> Text passage:
============================================================

From dc7b2bb667edf051b1fa3439c62f33b65e85a664 Mon Sep 17 00:00:00 2001
From: Haochen Ding <hd9@illinois.edu>
Date: Thu, 1 Jan 2026 02:52:25 -0600
Subject: [PATCH 03/18] function argument

---
 dattri/algorithm/influence_function.py | 7 +++++++
 1 file changed, 7 insertions(+)

diff --git a/dattri/algorithm/influence_function.py b/dattri/algorithm/influence_function.py
index 7dd96107c..f3de8e411 100644
--- a/dattri/algorithm/influence_function.py
+++ b/dattri/algorithm/influence_function.py
@@ -1141,6 +1141,13 @@ def transform_train_rep(  # noqa: PLR6301
         ckpt_idx: int,  # noqa:ARG002
         train_rep: torch.Tensor,
     ) -> torch.Tensor:
+        """Transform train representation with projection.
+        Args:
+            ckpt_idx (int): Index of model checkpoints for ensembling.
+            data (Tuple[torch.Tensor, ...]): Training data batch.
+        Returns:
+            torch.Tensor: Projected training representation.
+        """
         # project 
         if self.projector_kwargs and self.input_projectors:
             layer_rep_proj = self._project_rep(train_rep)

From 91bb2f55abd3745db532567e16329e67d085711b Mon Sep 17 00:00:00 2001
From: Haochen Ding <hd9@illinois.edu>
Date: Wed, 7 Jan 2026 02:51:47 -0600
Subject: [PATCH 04/18] add random projection for IF_Explicit

---
 dattri/algorithm/influence_function.py | 37 ++++++++++++++++++++++++++
 dattri/func/hessian.py                 | 22 ++++++++++++---
 2 files changed, 55 insertions(+), 4 deletions(-)

============================================================

> Required action:
Resume the influence-function patch series from its last line, writing the diff that PATCH 04/18 describes.

> Material supplied:
============================================================

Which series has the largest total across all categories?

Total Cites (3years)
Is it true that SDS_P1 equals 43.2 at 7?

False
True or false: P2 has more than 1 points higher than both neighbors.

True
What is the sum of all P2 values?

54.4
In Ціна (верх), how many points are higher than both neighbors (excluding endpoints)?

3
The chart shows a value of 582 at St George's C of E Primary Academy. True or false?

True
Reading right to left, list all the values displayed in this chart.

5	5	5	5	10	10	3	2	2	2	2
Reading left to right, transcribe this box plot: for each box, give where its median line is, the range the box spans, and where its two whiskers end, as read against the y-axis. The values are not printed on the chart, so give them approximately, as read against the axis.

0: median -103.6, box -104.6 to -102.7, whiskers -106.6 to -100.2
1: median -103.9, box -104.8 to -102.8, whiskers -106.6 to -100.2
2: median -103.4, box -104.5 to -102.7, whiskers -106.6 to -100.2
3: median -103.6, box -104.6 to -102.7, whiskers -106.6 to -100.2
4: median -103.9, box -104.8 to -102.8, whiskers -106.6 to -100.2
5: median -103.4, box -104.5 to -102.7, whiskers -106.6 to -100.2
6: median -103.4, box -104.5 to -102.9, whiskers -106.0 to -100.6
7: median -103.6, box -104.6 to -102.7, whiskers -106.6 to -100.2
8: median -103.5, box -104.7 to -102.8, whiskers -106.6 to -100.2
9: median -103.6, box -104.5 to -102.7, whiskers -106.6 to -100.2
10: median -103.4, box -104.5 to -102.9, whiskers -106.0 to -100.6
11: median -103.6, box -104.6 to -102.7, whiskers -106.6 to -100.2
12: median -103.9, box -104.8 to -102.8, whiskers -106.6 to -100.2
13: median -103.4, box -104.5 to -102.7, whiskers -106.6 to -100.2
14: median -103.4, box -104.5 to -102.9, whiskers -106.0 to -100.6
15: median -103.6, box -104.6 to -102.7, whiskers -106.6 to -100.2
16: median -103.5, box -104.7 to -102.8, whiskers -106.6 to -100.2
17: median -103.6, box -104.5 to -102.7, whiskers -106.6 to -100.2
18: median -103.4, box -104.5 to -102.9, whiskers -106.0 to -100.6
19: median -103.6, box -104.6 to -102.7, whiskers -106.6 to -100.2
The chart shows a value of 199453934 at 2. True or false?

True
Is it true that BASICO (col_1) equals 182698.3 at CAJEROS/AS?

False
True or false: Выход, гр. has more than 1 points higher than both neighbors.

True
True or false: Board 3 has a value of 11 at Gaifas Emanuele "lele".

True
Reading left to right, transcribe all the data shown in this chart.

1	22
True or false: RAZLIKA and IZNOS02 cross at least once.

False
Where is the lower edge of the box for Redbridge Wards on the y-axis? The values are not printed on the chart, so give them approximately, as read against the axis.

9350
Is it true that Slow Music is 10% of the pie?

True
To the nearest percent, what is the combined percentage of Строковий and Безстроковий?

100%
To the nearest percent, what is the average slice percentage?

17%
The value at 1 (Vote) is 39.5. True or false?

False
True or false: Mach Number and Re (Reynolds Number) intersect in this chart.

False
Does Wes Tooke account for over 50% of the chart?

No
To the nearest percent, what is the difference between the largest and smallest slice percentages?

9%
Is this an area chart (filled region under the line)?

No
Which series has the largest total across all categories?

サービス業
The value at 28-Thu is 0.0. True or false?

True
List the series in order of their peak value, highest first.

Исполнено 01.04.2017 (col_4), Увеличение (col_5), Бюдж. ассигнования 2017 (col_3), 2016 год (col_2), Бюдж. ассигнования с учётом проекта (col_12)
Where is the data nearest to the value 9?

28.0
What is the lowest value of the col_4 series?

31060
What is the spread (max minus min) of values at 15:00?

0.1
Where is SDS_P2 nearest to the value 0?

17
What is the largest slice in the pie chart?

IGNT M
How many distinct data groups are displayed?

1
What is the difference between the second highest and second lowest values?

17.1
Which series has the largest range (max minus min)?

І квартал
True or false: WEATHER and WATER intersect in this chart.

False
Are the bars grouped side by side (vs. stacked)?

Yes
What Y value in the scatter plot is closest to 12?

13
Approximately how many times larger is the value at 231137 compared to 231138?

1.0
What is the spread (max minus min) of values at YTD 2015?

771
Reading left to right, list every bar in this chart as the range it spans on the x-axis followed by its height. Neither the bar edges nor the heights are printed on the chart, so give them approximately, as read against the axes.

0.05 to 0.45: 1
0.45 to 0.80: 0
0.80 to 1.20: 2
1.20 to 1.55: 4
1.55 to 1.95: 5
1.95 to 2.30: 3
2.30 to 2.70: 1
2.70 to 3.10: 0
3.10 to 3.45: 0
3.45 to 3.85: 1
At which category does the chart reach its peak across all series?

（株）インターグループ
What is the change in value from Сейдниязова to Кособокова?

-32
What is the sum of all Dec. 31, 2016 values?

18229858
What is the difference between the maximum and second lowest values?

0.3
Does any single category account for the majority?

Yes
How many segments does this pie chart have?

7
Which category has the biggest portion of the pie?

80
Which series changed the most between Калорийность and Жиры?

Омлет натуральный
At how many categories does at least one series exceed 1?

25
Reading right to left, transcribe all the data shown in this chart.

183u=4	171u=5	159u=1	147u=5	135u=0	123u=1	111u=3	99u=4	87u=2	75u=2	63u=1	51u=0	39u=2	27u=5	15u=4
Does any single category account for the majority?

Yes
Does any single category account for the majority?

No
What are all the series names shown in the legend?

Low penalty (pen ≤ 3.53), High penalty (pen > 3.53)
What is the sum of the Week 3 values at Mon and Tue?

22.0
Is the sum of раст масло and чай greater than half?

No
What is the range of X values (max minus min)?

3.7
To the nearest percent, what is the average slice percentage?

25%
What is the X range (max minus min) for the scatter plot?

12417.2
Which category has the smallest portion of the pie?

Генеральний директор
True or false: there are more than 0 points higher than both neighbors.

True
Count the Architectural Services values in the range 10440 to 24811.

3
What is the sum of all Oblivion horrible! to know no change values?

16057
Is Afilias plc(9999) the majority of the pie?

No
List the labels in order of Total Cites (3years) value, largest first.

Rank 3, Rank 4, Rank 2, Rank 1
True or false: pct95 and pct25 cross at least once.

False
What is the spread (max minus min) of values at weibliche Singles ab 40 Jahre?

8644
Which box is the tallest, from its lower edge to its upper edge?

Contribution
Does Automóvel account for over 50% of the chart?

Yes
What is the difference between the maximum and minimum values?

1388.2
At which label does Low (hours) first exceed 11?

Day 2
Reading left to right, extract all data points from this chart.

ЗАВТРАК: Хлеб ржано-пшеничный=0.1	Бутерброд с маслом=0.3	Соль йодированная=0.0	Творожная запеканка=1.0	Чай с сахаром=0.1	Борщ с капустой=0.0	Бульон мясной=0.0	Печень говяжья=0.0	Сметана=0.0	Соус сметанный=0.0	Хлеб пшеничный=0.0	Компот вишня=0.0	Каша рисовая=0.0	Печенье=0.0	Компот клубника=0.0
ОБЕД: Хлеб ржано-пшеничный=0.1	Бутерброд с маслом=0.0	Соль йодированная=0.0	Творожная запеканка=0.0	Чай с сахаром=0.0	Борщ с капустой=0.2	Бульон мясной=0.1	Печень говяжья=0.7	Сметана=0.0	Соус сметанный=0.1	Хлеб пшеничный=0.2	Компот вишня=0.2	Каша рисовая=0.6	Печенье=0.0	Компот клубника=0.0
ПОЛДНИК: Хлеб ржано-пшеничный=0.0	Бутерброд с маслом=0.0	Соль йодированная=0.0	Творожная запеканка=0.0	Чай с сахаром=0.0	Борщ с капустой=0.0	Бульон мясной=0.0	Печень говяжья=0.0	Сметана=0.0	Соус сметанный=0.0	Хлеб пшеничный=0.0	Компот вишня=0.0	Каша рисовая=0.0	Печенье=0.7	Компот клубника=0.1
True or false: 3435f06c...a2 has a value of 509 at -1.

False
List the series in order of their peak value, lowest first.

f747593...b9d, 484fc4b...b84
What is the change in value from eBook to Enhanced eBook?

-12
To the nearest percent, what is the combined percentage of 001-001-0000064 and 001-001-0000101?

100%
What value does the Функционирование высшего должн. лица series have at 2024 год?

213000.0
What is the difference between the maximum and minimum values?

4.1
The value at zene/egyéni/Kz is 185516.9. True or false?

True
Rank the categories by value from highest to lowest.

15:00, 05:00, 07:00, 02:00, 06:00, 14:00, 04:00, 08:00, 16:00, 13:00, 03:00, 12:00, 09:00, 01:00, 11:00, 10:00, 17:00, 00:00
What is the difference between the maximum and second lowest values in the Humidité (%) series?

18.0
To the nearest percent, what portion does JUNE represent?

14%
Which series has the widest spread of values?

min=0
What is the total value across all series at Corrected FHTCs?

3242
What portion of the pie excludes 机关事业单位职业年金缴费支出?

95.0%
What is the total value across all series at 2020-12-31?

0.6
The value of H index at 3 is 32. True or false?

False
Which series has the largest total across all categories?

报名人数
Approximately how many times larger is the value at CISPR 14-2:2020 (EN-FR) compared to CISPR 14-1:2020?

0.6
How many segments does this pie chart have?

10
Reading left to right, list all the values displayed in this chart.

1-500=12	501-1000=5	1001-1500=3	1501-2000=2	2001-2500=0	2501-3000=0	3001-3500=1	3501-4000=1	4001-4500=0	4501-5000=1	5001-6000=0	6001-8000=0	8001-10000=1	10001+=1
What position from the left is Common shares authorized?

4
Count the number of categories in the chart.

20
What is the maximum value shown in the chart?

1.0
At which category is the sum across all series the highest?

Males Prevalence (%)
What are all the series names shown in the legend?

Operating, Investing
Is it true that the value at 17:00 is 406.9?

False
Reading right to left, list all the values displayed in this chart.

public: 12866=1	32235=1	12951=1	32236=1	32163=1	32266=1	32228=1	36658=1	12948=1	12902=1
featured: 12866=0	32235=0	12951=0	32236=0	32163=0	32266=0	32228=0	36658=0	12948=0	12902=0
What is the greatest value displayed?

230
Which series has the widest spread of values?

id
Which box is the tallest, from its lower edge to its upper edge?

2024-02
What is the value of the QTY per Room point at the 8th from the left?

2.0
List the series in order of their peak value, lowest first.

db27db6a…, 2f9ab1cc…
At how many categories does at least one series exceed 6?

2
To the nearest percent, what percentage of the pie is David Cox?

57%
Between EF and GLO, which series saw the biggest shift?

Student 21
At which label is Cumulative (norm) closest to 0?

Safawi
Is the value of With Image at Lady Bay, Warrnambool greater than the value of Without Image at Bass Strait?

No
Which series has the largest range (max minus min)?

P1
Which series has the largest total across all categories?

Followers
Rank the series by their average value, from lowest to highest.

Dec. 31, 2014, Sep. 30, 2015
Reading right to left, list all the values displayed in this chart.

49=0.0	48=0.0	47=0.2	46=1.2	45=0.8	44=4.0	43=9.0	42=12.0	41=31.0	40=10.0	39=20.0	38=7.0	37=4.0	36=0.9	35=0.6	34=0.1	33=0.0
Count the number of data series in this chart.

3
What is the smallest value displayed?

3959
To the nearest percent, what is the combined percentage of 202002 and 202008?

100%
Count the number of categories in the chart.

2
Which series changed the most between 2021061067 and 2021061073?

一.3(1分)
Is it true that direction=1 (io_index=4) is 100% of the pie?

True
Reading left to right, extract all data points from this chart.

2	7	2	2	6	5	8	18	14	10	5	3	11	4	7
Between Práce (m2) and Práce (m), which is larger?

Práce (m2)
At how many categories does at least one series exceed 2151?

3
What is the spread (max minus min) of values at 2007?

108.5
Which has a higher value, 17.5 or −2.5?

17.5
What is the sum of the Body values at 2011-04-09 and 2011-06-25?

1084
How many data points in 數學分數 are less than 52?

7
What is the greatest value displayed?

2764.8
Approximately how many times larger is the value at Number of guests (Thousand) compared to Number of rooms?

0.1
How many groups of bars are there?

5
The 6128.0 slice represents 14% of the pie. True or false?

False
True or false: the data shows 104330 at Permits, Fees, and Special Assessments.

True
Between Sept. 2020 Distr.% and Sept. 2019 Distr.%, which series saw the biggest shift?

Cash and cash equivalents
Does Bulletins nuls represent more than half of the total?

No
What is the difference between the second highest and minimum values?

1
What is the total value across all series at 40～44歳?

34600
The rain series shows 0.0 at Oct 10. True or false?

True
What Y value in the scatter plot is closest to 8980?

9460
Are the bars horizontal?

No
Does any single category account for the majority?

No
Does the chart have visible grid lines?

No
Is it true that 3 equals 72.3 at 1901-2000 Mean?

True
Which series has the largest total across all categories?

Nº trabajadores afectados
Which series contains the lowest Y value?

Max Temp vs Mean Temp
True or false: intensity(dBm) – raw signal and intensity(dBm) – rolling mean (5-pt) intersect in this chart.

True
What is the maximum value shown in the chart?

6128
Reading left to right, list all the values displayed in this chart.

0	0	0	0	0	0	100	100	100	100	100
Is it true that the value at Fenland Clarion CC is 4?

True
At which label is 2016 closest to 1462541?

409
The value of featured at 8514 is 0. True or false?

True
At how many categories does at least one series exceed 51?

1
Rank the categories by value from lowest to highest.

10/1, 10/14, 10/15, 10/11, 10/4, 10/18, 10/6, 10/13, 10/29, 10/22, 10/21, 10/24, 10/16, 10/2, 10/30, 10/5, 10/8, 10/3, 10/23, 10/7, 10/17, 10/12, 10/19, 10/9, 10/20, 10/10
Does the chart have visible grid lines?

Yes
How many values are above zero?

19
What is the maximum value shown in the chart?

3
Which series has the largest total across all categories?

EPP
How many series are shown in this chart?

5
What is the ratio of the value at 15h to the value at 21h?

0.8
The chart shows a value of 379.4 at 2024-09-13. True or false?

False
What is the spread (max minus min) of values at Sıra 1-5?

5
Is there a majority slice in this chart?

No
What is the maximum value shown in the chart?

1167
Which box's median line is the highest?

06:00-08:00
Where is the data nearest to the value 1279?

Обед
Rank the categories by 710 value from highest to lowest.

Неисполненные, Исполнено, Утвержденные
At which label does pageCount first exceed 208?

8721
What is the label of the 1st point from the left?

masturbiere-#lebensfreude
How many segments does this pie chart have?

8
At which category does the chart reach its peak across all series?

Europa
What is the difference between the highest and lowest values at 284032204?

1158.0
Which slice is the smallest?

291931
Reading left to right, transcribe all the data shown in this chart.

============================================================

> Exercise output:
diff --git a/dattri/algorithm/influence_function.py b/dattri/algorithm/influence_function.py
index f3de8e411..131869c52 100644
--- a/dattri/algorithm/influence_function.py
+++ b/dattri/algorithm/influence_function.py
@@ -62,6 +62,7 @@ def __init__(
         self,
         task: AttributionTask,
         layer_name: Optional[Union[str, List[str]]] = None,
+        projector_kwargs: Optional[Dict[str, Any]] = None, 
         device: Optional[str] = "cpu",
         regularization: float = 0.0,
     ) -> None:
@@ -82,10 +83,39 @@ def __init__(
                 Default is 0.0.
         """
         super().__init__(task, layer_name, device)
+
+        self.projector_kwargs = DEFAULT_PROJECTOR_KWARGS
+        if projector_kwargs is not None:
+            self.projector_kwargs.update(projector_kwargs)
         self.transformation_kwargs = {
             "regularization": regularization,
+            "projector_kwargs": self.projector_kwargs, 
         }
 
+    def transform_train_rep(
+        self,
+        ckpt_idx: int,
+        train_rep: torch.Tensor,
+    ) -> torch.Tensor:
+        """Transform the train representations via random projection.
+
+        Args:
+            ckpt_idx (int): Index of the model checkpoints.
+            train_rep (torch.Tensor): Train representations to be transformed.
+
+        Returns:
+            torch.Tensor: Transformed train representations with projected dimension.
+        """
+        from dattri.func.projection import random_project
+        
+        sample_features = torch.zeros(1, train_rep.shape[1])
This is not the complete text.